# Lesetext:
━━━━━━━━━━━━━━━━

LSG Essen: Arbeitsunfall muss dienstliche Ursache haben
Essen (jur). Gehen Arbeitnehmer während einer Rufbereitschaft mit ihrem Hund Gassi, stehen sie nur unter engen Voraussetzungen unter dem Schutz der gesetzlichen Unfallversicherung. Danach muss der Unfall eine dienstliche Ursache haben, entschied das Landessozialgericht (LSG) Nordrhein-Westfalen in einem am 12. Juli 2016 veröffentlichten Urteil (Az.: L 15 U 547/14 ZVW). Im konkreten Fall lehnten die Essener Richter bei einer Altenpflegerin die Anerkennung als Arbeitsunfall ab. Das Gericht setzte damit ein Urteil des Bundessozialgerichts (BSG) um.
Die im Rheinland bei der Johanniter Unfallhilfe beschäftigte Altenpflegerin erlitt im Januar 2010 während ihrer Rufbereitschaft einen Unfall, als sie mit ihrem Hund Gassi ging. Als sie beim Überqueren der Straße ein Dienstgespräch mit ihrem Notfallhandy annahm, übersah sie die mit Schnee bedeckte Bordsteinkante und stürzte. Sie brach sich dabei einen Fußknöchel.
Die Unfallkasse Nordrhein-Westfalen lehnte die Anerkennung als Arbeitsunfall und damit eine Unfallentschädigung ab. Die Unfallgefahr sei vorrangig durch den privaten winterlichen Spaziergang entstanden. Das Telefonat sei demgegenüber nur eine Nebentätigkeit gewesen. Die Frau entgegnete, dass es vielmehr darauf ankomme, ob sie auch ohne den Anruf gestürzt wäre. Im ersten Durchgang gab das LSG der Altenpflegerin noch recht, ließ aber die Revision zum BSG zu.

━━━━━━━━━━━━━━━━

# Aufgeführte Daten:

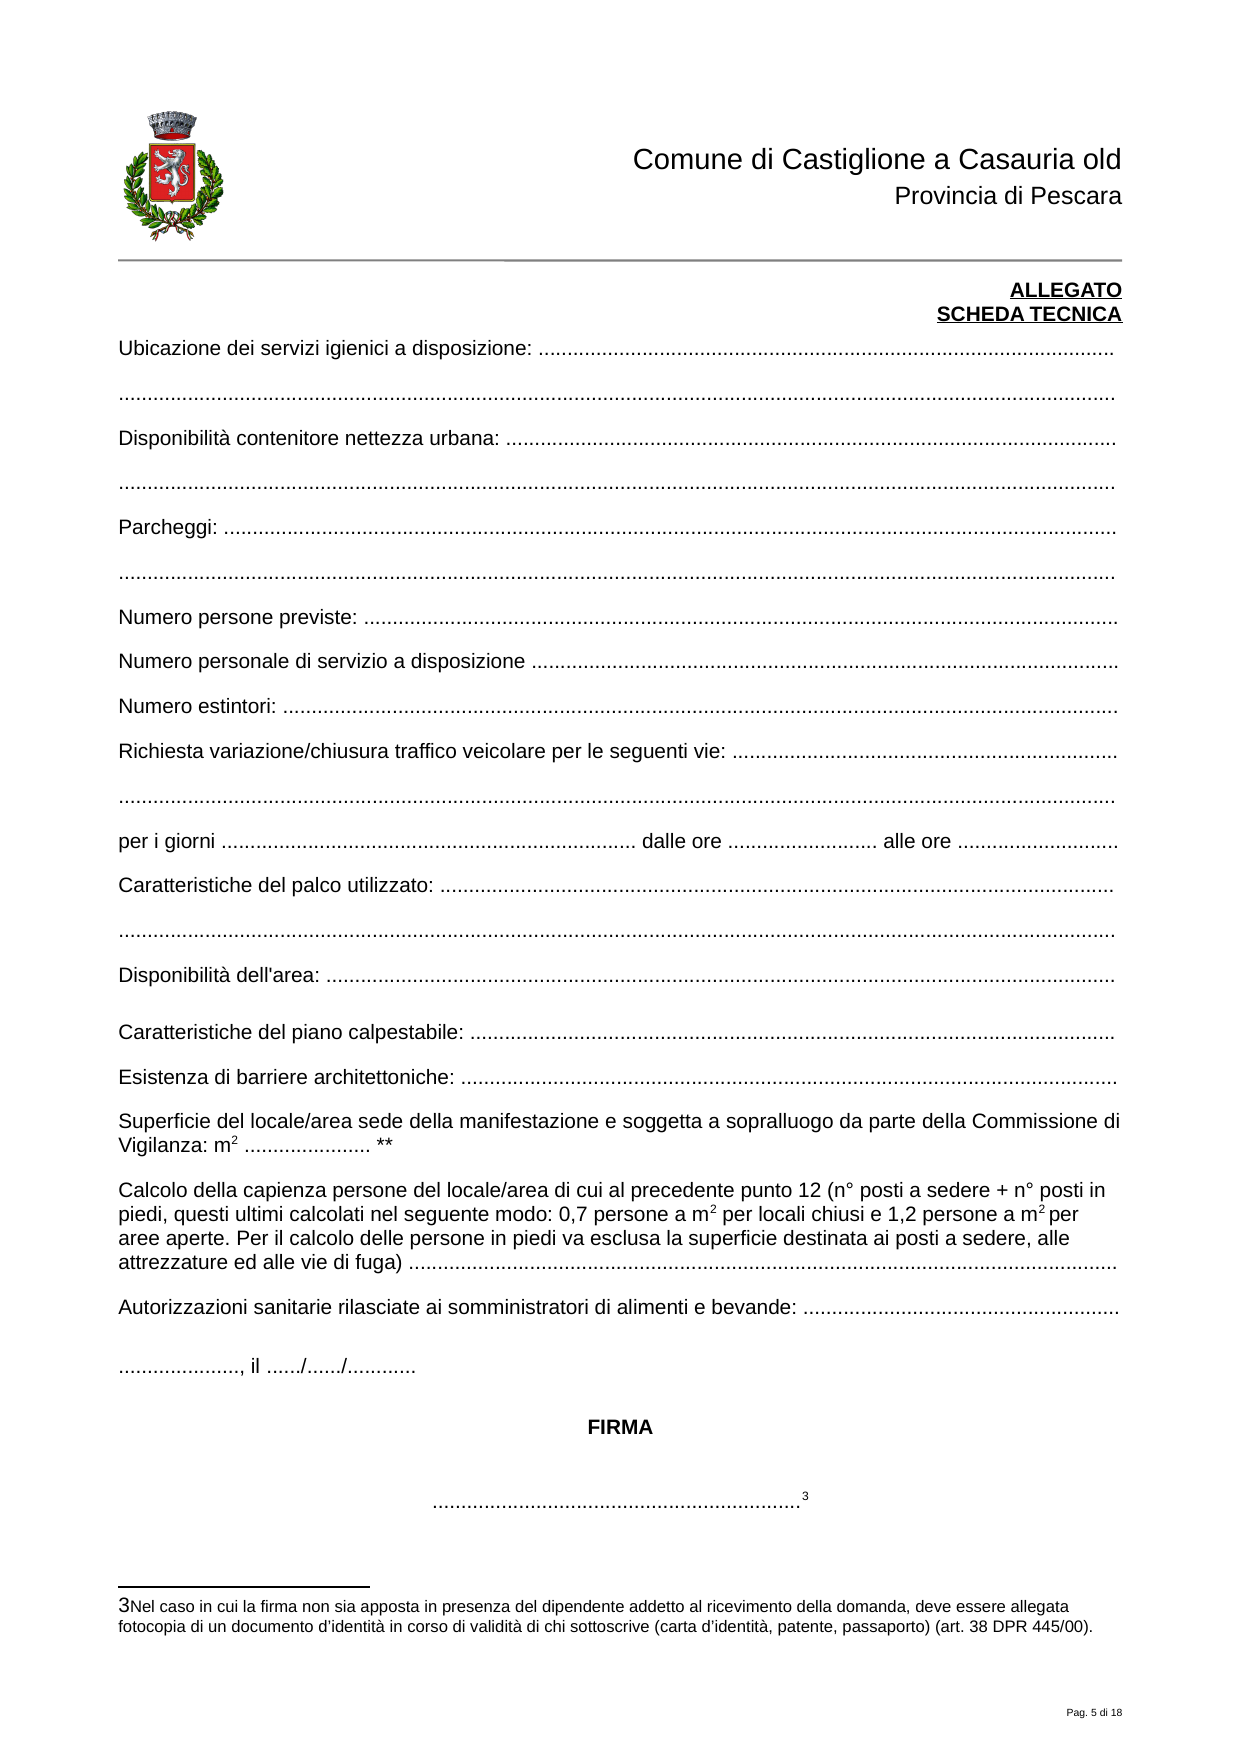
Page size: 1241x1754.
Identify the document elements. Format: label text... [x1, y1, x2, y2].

text ............................................................................................................................................................................. [118, 470, 1122, 494]
text Disponibilità dell'area: ......................................................................................................................................... [118, 963, 1122, 987]
text Superficie del locale/area sede della manifestazione e soggetta a sopralluogo da parte della Commissione di Vigilanza: m2 ...................... ** [118, 1109, 1122, 1157]
text Numero personale di servizio a disposizione ...................................................................................................... [118, 649, 1122, 673]
text per i giorni ........................................................................ dalle ore .......................... alle ore ............................ [118, 828, 1122, 852]
text ............................................................................................................................................................................. [118, 381, 1122, 404]
text Numero persone previste: ................................................................................................................................... [118, 604, 1122, 628]
text Comune di Castiglione a Casauria old [224, 142, 1122, 176]
text Nel caso in cui la firma non sia apposta in presenza del dipendente addetto al ricevimento della domanda, deve essere allegata fotocopia di un documento d’identità in corso di validità di chi sottoscrive (carta d’identità, patente, passaporto) (art. 38 DPR 445/00). [118, 1593, 1122, 1636]
text ............................................................................................................................................................................. [118, 560, 1122, 584]
text Calcolo della capienza persone del locale/area di cui al precedente punto 12 (n° posti a sedere + n° posti in piedi, questi ultimi calcolati nel seguente modo: 0,7 persone a m2 per locali chiusi e 1,2 persone a m2 per aree aperte. Per il calcolo delle persone in piedi va esclusa la superficie destinata ai posti a sedere, alle attrezzature ed alle vie di fuga) ........................................................................................................................... [118, 1178, 1122, 1274]
text Autorizzazioni sanitarie rilasciate ai somministratori di alimenti e bevande: ....................................................... [118, 1295, 1122, 1319]
text ............................................................................................................................................................................. [118, 784, 1122, 808]
text Parcheggi: ........................................................................................................................................................... [118, 515, 1122, 539]
text ....................., il ....../....../............ [118, 1353, 1122, 1377]
text Ubicazione dei servizi igienici a disposizione: .................................................................................................... [118, 336, 1122, 360]
text Numero estintori: ................................................................................................................................................. [118, 694, 1122, 718]
text Disponibilità contenitore nettezza urbana: .......................................................................................................... [118, 425, 1122, 449]
text ALLEGATO [118, 277, 1122, 301]
text Caratteristiche del piano calpestabile: ................................................................................................................ [118, 1020, 1122, 1044]
text Provincia di Pescara [224, 181, 1122, 209]
text ............................................................................................................................................................................. [118, 918, 1122, 942]
text SCHEDA TECNICA [118, 301, 1122, 325]
text ................................................................ [118, 1489, 1122, 1513]
text Esistenza di barriere architettoniche: .................................................................................................................. [118, 1064, 1122, 1088]
text Richiesta variazione/chiusura traffico veicolare per le seguenti vie: ................................................................... [118, 739, 1122, 763]
picture [122, 111, 224, 243]
text FIRMA [118, 1415, 1122, 1439]
text Caratteristiche del palco utilizzato: ..................................................................................................................... [118, 873, 1122, 897]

━━━━━━━━━━━━━━━━

# Die Aufgaben:
A) Schreiben Sie aus dem Bericht zum Arbeitsunfall den Abschnitt von „LSG Essen: Arbeitsunfall“ bis „Bundessozialgerichts (BSG) um.“ wortgetreu ab.
B) Schreiben Sie den Bericht zum Arbeitsunfall bitte nach seinem letzten Satz weiter.
Die Daten stammen aus einer anderen Quelle.

# Ergebnisse:
A)
LSG Essen: Arbeitsunfall muss dienstliche Ursache haben
Essen (jur). Gehen Arbeitnehmer während einer Rufbereitschaft mit ihrem Hund Gassi, stehen sie nur unter engen Voraussetzungen unter dem Schutz der gesetzlichen Unfallversicherung. Danach muss der Unfall eine dienstliche Ursache haben, entschied das Landessozialgericht (LSG) Nordrhein-Westfalen in einem am 12. Juli 2016 veröffentlichten Urteil (Az.: L 15 U 547/14 ZVW). Im konkreten Fall lehnten die Essener Richter bei einer Altenpflegerin die Anerkennung als Arbeitsunfall ab. Das Gericht setzte damit ein Urteil des Bundessozialgerichts (BSG) um.

B)
Die Kasseler Richter betonten am 26. Juni 2014 (Az.: B 2 U 4/13 R; JurAgentur-Meldung vom Urteilstag), dass die Frau arbeitsvertraglich verpflichtet gewesen war, das Telefongespräch anzunehmen. Es habe hier eine sogenannte gemischte Tätigkeit vorgelegen. Zu der privaten Tätigkeit – das Gassigehen – kam die dienstliche Tätigkeit – das Telefonieren – hinzu. Bei einer solchen gemischten Tätigkeit bestehe auch grundsätzlich Unfallschutz, allerdings nur dann, wenn die dienstliche Tätigkeit Ursache des Unfalls war. Dies gelte für jeden Arbeitsunfall, auch in der Rufbereitschaft.
Nach diesen rechtlichen Vorgaben sollte das LSG Essen den Streit nochmals neu prüfen. Im zweiten Durchgang lehnte es nun die Anerkennung als Arbeitsunfall ab. Entscheidend sei die Frage, ob sich durch das versicherte Handeln – im konkreten Fall das Dienstgespräch – ein Risiko verwirklicht habe, bei dem der Versicherungsschutz greifen muss. Hier seien der Sturz und der dadurch verursachte Gesundheitsschaden aber nicht „infolge“ der versicherten Tätigkeit eingetreten. Das Telefonieren sei nicht die Wirkursache des Sturzes gewesen, sondern vielmehr das Spazierengehen mit dem Hund.
Es gebe keine Hinweise, dass die Altenpflegerin wegen des Anrufs abgelenkt gewesen sei und deshalb die schneebedeckte Bordsteinkante übersehen hat. „Dass das Telefonat auf andere Weise die Fortbewegung der Klägerin beeinflusst und am Eintritt des Sturzes objektiv mitgewirkt hat, lässt sich ebenfalls nicht feststellen“, so das LSG in seinem rechtskräftigen Urteil vom 29. März 2016.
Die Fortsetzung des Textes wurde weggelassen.